Harmful Practices and Human Rights: An International Perspective examines different forms of harmful practices, globally, which constitute human rights violations as guaranteed in international and regional human rights instruments. Drawing examples from Africa, Asia, North America, Europe, and Australasia, it demonstrates how these practices undermine the right to health, including sexual and reproductive health, and also impugn the dignity and autonomy of women and girls. Using diverse harmful practices as case studies, the book critically examines the factors that drive harmful practices in developing and developed countries.

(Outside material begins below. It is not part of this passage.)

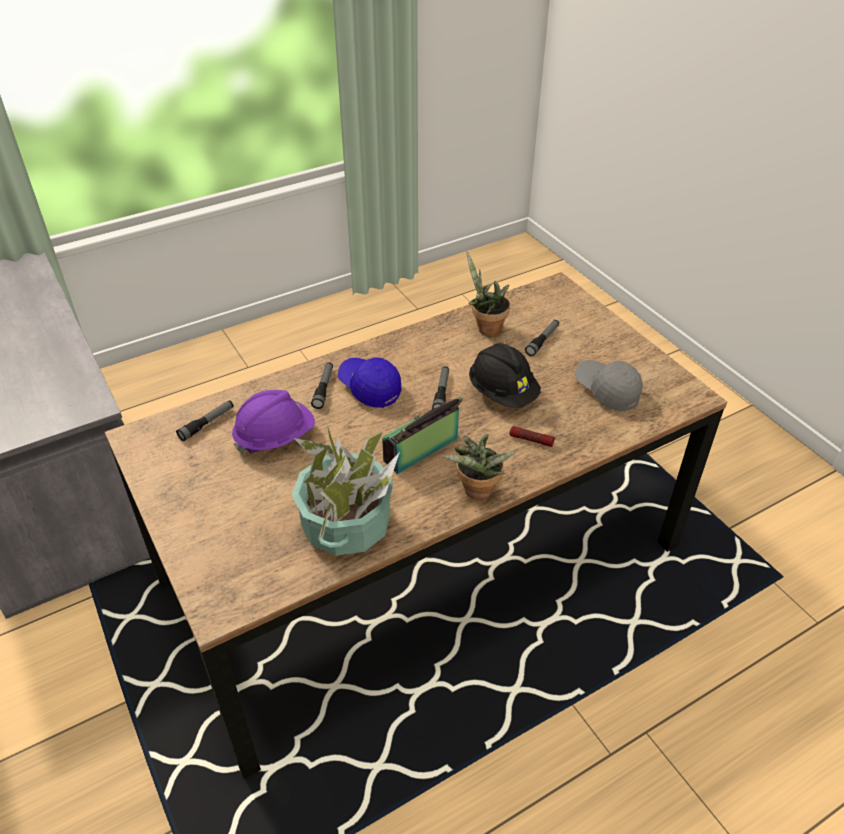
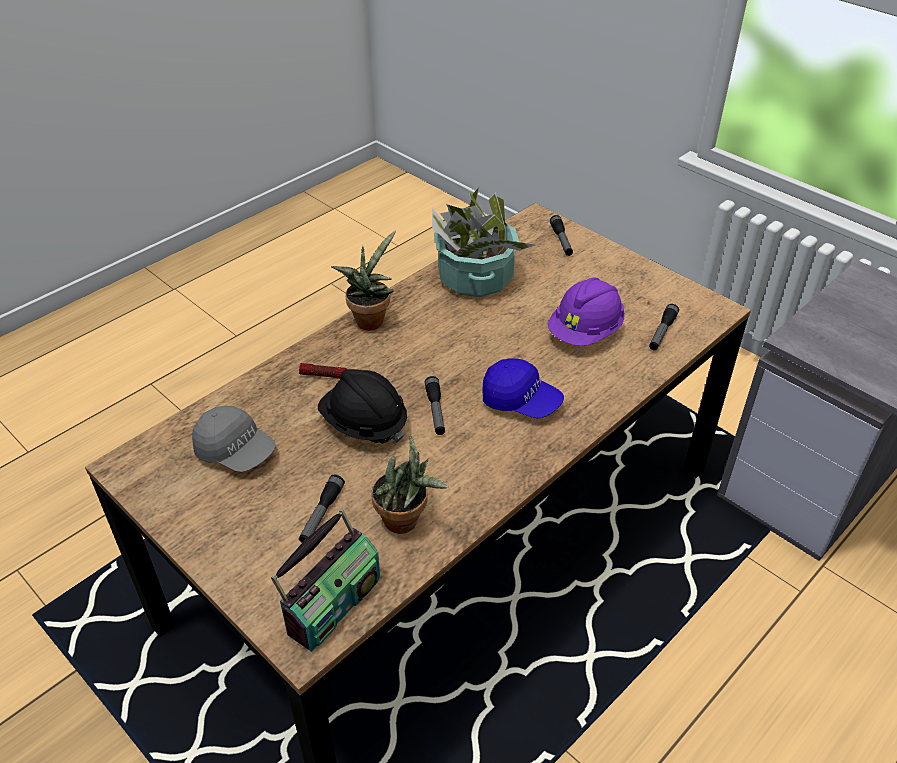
camera: 165 degrees right, 0 degrees up
(323, 388) = (571, 390): flashlight -> flashlight (561, 241)
(422, 451) = (434, 345): radio -> radio (332, 603)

Specifically, this book focuses on a selection of harmful practices—including dowry payments, ukuthwala, intimate partner violence, harmful tobacco use and its gendered implications, trafficking in persons, widowhood practices, the chinamwari/khomba practice, and child marriage—from both the Global South and North. Its intent is to demonstrate the prevalence of these abuses and underscore the urgent need for states to take decisive steps toward eradication.
Ebenezer Durojaye is Professor of Law, Centre for Human Rights, University of Pretoria, South Africa. He has published extensively in his areas of research and he is the co-editor of the book COVID-19 and the Right to Health in Africa.
Satang Nabaneh is Assistant Professor of Practice and Director of Programs at the University of Dayton Human Rights Center, USA. She is also Global Fellow at CMI-UiB Centre on Law & Social Transformation, Bergen, Norway.
Johanna Bond is Dean and Professor of Law at Rutgers Law School, The State University of New Jersey, USA. Her scholarship focuses on women’s human rights, the United Nations human rights treaty system, and feminist legal theory.